Reputation: 595
I want to create user using ndb such as below:
def create_user(self, google_id, ....):
user_keys = UserInformation.query(UserInformation.google_id == google_id ).fetch(keys_only=True)
if user_keys: # check whether user exist.
# already created
...(SNIP)...
else:
# create new user entity.
UserInformation(
# primary key is incompletekey
google_id = google_id,
facebook_id = None,
twitter_id = None,
name =
...(SNIP)...
).put()
If this function is called twice in the sametime, two user is created.("Isolation" is not ensure between get() and put())
So, I added @ndb.transactional to above function. But following error is occured.
BadRequestError: Only ancestor queries are allowed inside transactions.
How to ensure isolation with non-ancestor query?
Upvotes: 2
Views: 96
Reputation: 55724
For your use case, perhaps you could use ndb models' get_or_insert
method, which according to the API docs:
Transactionally retrieves an existing entity or creates a new one.
So you can do:
user = UserInformation.get_or_insert(*args, **kwargs)
without risking the creation of a new user.
The complete docs:
classmethod get_or_insert(*args, **kwds)source Transactionally retrieves an existing entity or creates a new one.
Positional Args: name: Key name to retrieve or create.
Keyword Arguments
namespace – Optional namespace. app – Optional app ID.
parent – Parent entity key, if any.
context_options – ContextOptions object (not keyword args!) or None.
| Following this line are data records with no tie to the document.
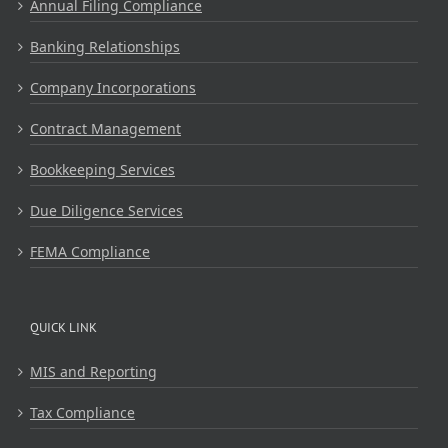
Annual Filing Compliance
Banking Relationships
Company Incorporations
Contract Management
Bookkeeping Services
Due Diligence Services
FEMA Compliance
QUICK LINK
MIS and Reporting
Tax Compliance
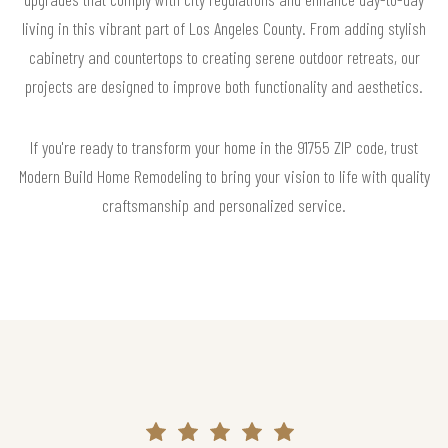
living in this vibrant part of Los Angeles County. From adding stylish
cabinetry and countertops to creating serene outdoor retreats, our
projects are designed to improve both functionality and aesthetics.
If you're ready to transform your home in the 91755 ZIP code, trust
Modern Build Home Remodeling to bring your vision to life with quality
craftsmanship and personalized service.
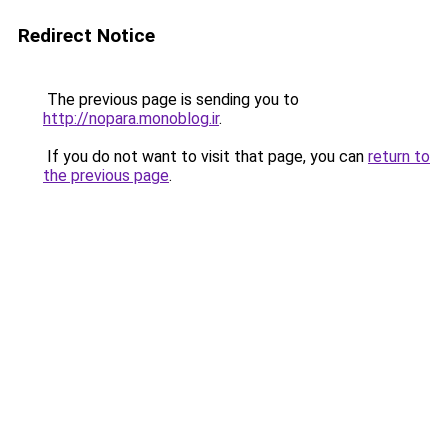
Redirect Notice
The previous page is sending you to
http://nopara.monoblog.ir
.
If you do not want to visit that page, you can
return to
the previous page
.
**kwds – Keyword arguments to pass to the constructor of the model class if an instance for the specified key name does not already exist. If an instance with the supplied key_name and parent already exists, these arguments will be discarded. Returns Existing instance of Model class with the specified key name and parent or a new one that has just been created.
Upvotes: 0
Reputation: 39824
The ndb library doesn't allow non-ancestor queries inside transactions. So if you make create_user()
transactional you get the above error because you call UserInformation.query()
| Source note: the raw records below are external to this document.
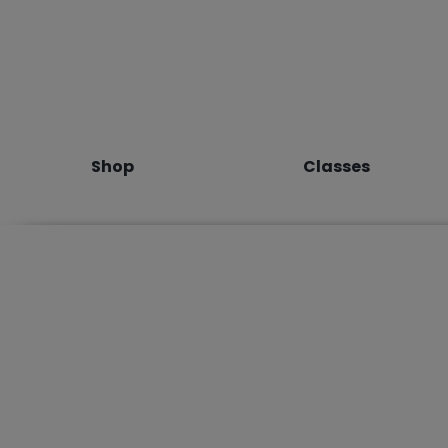
Shop
Classes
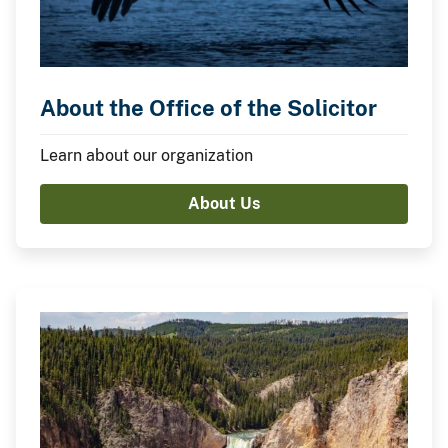
About the Office of the Solicitor
Learn about our organization
About Us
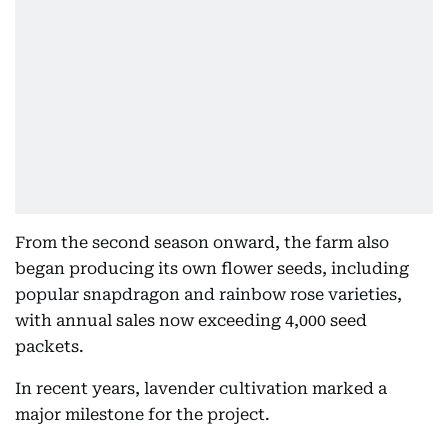
From the second season onward, the farm also
began producing its own flower seeds, including
popular snapdragon and rainbow rose varieties,
with annual sales now exceeding 4,000 seed
packets.
In recent years, lavender cultivation marked a
major milestone for the project.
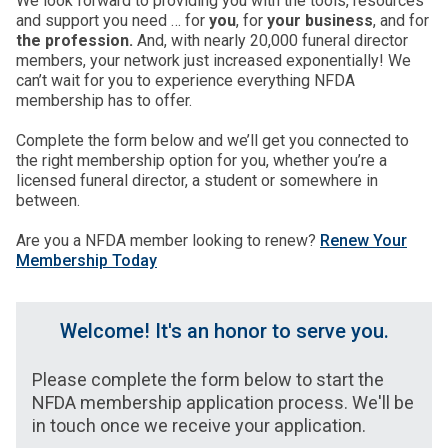
We look forward to providing you with the tools, resources
and support you need … for
you
, for
your business
, and for
the profession.
And, with nearly 20,000 funeral director
members, your network just increased exponentially! We
can’t wait for you to experience everything NFDA
membership has to offer.
Complete the form below and we’ll get you connected to
the right membership option for you, whether you’re a
licensed funeral director, a student or somewhere in
between.
Are you a NFDA member looking to renew?
Renew Your
Membership Today
Welcome! It's an honor to serve you.
Please complete the form below to start the
NFDA membership application process. We'll be
in touch once we receive your application.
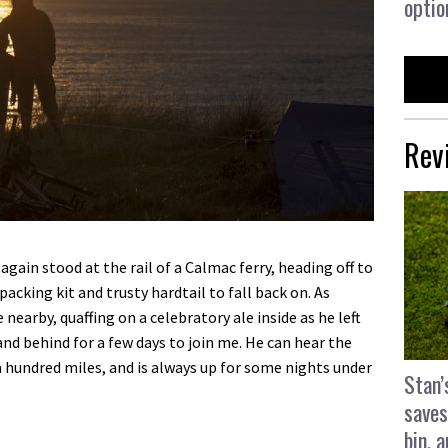
optio
Rev
gain stood at the rail of a Calmac ferry, heading off to
acking kit and trusty hardtail to fall back on. As
arby, quaffing on a celebratory ale inside as he left
d behind for a few days to join me. He can hear the
 a hundred miles, and is always up for some nights under
Stan’
saves
bin, 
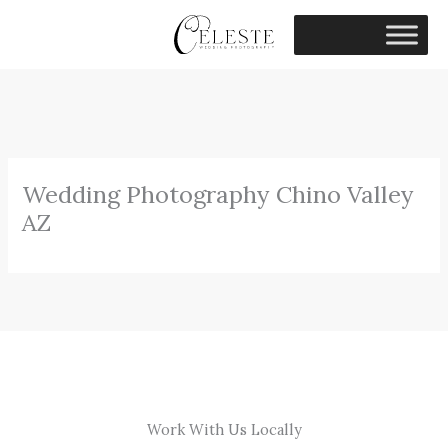
Skip
to
content
Wedding Photography Chino Valley
AZ
Work With Us Locally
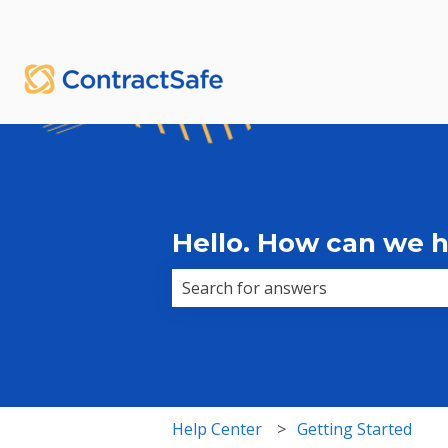
English
Show submenu for translations
Hello. How can we 
There are no suggestions because 
Help Center
Getting Started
inside it (without an ancestor).
If you really want to do that you'd have to place all your UserInformation
entities inside the same entity group by specifying a common ancestor and make your query an ancestor one. But that has performance implications, see Ancestor relation in datastore.
Otherwise, even if you split the function in 2, one non-transactional making the query followed by a transactional one just creating the user - which would avoid the error - you'll still be facing the datastore eventual consistency, which is actually the root cause of your problem: the result of the query may not immediately return a recently added entity because it takes some time for the index corresponding to the query to be updated. Which leads to room for creating duplicate entities for the same user. See Balancing Strong and Eventual Consistency with Google Cloud Datastore.
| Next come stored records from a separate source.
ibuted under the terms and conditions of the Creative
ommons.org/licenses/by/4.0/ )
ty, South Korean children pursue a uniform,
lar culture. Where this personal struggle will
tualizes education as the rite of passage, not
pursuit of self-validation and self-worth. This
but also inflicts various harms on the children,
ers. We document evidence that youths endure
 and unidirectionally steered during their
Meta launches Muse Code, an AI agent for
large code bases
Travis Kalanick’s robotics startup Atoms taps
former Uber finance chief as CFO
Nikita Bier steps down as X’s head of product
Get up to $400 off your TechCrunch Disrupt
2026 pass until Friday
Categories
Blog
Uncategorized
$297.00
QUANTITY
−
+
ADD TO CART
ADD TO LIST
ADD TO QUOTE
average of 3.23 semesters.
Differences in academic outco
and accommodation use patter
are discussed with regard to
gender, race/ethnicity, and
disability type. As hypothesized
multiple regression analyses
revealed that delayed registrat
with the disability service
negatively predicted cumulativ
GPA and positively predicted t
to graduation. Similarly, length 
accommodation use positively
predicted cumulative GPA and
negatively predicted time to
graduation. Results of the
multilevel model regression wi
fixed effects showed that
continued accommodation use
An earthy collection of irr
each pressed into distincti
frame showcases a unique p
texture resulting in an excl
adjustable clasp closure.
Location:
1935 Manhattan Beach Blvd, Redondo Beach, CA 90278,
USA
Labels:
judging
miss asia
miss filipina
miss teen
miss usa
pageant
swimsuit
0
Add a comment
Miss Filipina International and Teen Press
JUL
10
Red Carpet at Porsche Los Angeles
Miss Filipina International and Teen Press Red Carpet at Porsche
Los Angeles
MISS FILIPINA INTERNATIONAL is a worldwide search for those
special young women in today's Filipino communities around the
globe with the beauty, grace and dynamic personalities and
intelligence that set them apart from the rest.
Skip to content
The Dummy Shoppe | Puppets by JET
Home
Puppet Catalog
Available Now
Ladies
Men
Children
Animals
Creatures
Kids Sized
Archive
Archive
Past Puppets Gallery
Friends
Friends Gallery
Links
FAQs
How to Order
One possible approach would be to check later/periodically if there are duplicates and remove them (eventually merging the info inside into a single entity). And/or mark the user creation as "in progress", record the newly created entity's key and keep querying until the key appears in the query result, when you finally mark the entity creation as "done" (you might not have time to do that inside the same request).
Another approach would be (if possible) to determine an algorithm to obtain a (unique) key based on the user information and just check if an entity with such key exists instead of making a query. Key lookups are strongly consistent and can be done inside transactions, so that would solve your duplicates problem. For example you could use the google_id
as the key ID. Just an example, as that's not ideal either: you may have users without a google_id
, users may want to change their google_id
without loosing other info, etc. Maybe also track the user creation in progress in the session info to prevent repeated attempts to create the same user in the same session (but that won't help with attempts from different sessions).
Upvotes: 2